- _TEXT UNDER STUDY_:
- - - - - - -

If we recall those insights of Rousseau, the inevitable conclusion is that we need not only a maximal, hands-on and strongly interventionist educational practise, but also a maximal pedagogic theory. But those insights have been forgotten, and discovery education has become a parody of its former self. In what follows we highlight a few aspects of that parodic nature.
The parody of freedom
Great Romantics like Rousseau are not anti-modernists reeling from the shock of the new and dreaming of a comfortingly closed medieval world. They agree with their rationalising modernist opponents that the big issue is human freedom. We all want to be free. The difference is that whereas for the rationalists freedom is a simple thing (the freedom of choice and the ability to think), something that everyone can be assumed to have, for the Romantics freedom has to be understood holistically as something emerging with the development of a certain strength of character and a certain understanding of one’s limited existence.
Sugata Mitra’s minimalist pedagogy upholds the interest in freedom. What people find so inspiring (perhaps) is the idea of a child-driven education. The children are in the driving seat at last. They are free, free at last (thanks to the tech).
If Sir Ken Robinson gives us an organic metaphor for education, Sugata Mitra gives us one that is decidedly auto-motive (very industry-friendly, by the way).
All children are born to drive their education. The problem is that prior to the digital age there were no child-friendly pedagogic vehicles. Now that the military-industrial complex has created them, parents and teachers should give the keys to the kids as soon as possible and let them head off on their own down the beautifully linear highway of knowledge.
What makes the theory a parody is its thinness – the way it ignores so much that is important. Rousseau was one of the first modern liberation pedagogues who tried to think though the complex process by which the child slowly develops the strength of character, the appreciation of limits and the sense of attachment that are essential to human freedom. In a sense, Rousseau, too, deals with roads: the road not to knowledge but to freedom. And the road he describes is a long one, beginning with breast-feeding and ending with a necessary period of foreign travel for the young adult. Not only is the road long, it is dangerous. At every junction there are empires waiting to ensnare the child. Guidance from insightful parents and guardians (teachers included) is necessary to help the children avoid them.
One of the empires is the empire of fear. Surely we are not free if our lives are dominated by fear. Although Mitra’s minimal model blithely assumes that children greet everything new with a calm curiosity, Rousseau recognises that children can just as easily respond to the new with fear. To avoid this requires early training. A snippet of his advice on this subject:
“Why should a child’s education not begin before he speaks and understands, since the very choice of objects presented to him is fit to make him timid or courageous? I want him habituated to seeing new objects, ugly, disgusting, peculiar animals, but little by little, from afar, until he is accustomed to them, and, by dint of seeing them handled by others, he finally handles them himself.” (63)
We might quibble with Rousseau’s suggestion that we get infants accustomed to the sound of grapeshot and canons (64), but surely he is right that there is a loss of freedom if we are dominated by fear. Defeating that empire does not involve simply standing aside and letting the child explore the unknown on his own, but carefully selecting objects and situations that will enable the child to get used to confronting the unknown with a calm curiosity.

- - - - - - -

- _DATA LISTING_:
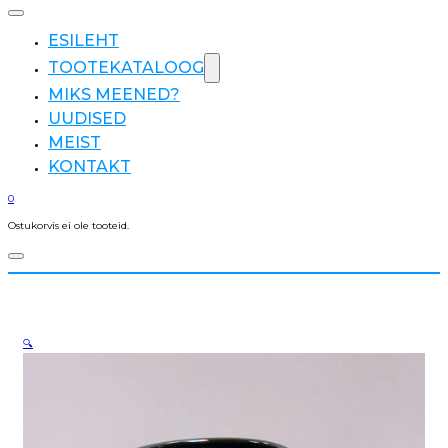
ESILEHT
TOOTEKATALOOG
MIKS MEENED?
UUDISED
MEIST
KONTAKT
0
Ostukorvis ei ole tooteid.
🔍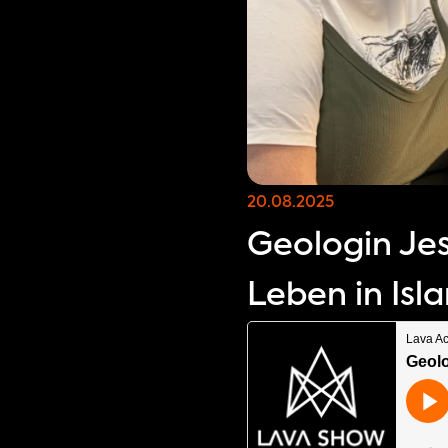
20.08.2025
Geologin Jes
Leben in Is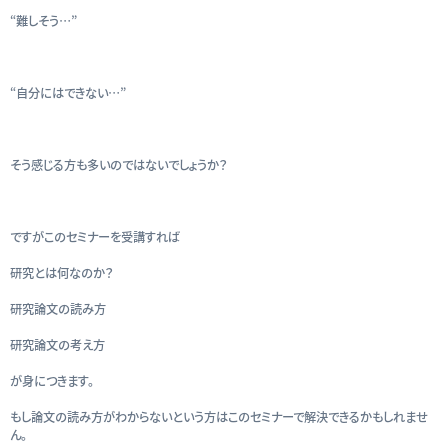
“難しそう…”
“自分にはできない…”
そう感じる方も多いのではないでしょうか？
ですがこのセミナーを受講すれば
研究とは何なのか？
研究論文の読み方
研究論文の考え方
が身につきます。
もし論文の読み方がわからないという方はこのセミナーで解決できるかもしれませ
ん。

- - - - - - -

- _REQUIRED ACTION_:
Carry on the essay on Rousseau and Sugata Mitra's child-driven education, picking up right after its last sentence.

- _TASK ANSWER_:
At another junction on the same road is the empire of habit. We are not free if we are too firmly set in our ways. Hence Rousseau’s advice: “the only habit that a child should be allowed to contract is none. Do not carry him on one arm more than the other; do not accustom him to give one hand rather than the other, to use one more than the other, to want to eat, sleep, or be active at the same hours…Prepare from afar the reign of his freedom…” (63) (Sir Ken Robinson’s critique of the school bell is but a footnote to this.)
The reign of their freedom is something that we must prepare – a preparation that is certainly not minimal. Insofar as the child is still a child, there is work to be done to help establish that reign.
Further along the road lurk the imperial forces that latch onto the child’s vanity. It is rather thoughtless to declare the children drivers while they are still driven by an empire of vanity that has been carefully constructed by adults and promoted by a multi-national industry aiming to profit from the vulnerability of the child’s psychology, fanning the vanities of hairstyles, fashion, accessories, the cool and the uncool, the in and the out, the bling and the unbling. The industry provides what others would call an education in heteronomy. If we could disinter Rousseau, he would surely be arguing that this is the sort of thing that Romantic, hands-on, maximalist educators should be challenging.
There is also the empire of technology. To assume, as Sugata Mitra does, that the best and most liberating learning is one that happens online, is to forget that this ties the learner to an industry and a system of perpetual consumption that has a rather questionable relation to human freedom. Children are not liberated if they grow up with the idea that they cannot learn without the latest technology. Rousseau argued that the aim of liberation required a form of education that in the early years, at least, must be as low-tech as possible. If tools are needed, he suggested, it is better that we make them ourselves, and for the sake of the children’s freedom it is better that they acquire the belief that the imperfect tools they make themselves are better than perfect tools made by others.
The great Romantic pedagogy of liberation becomes a parody of itself when it loses sight of how vulnerable the child is to a myriad imperial forces, reducing itself to the myopic claim that the only thing children need to be liberated from is teachers.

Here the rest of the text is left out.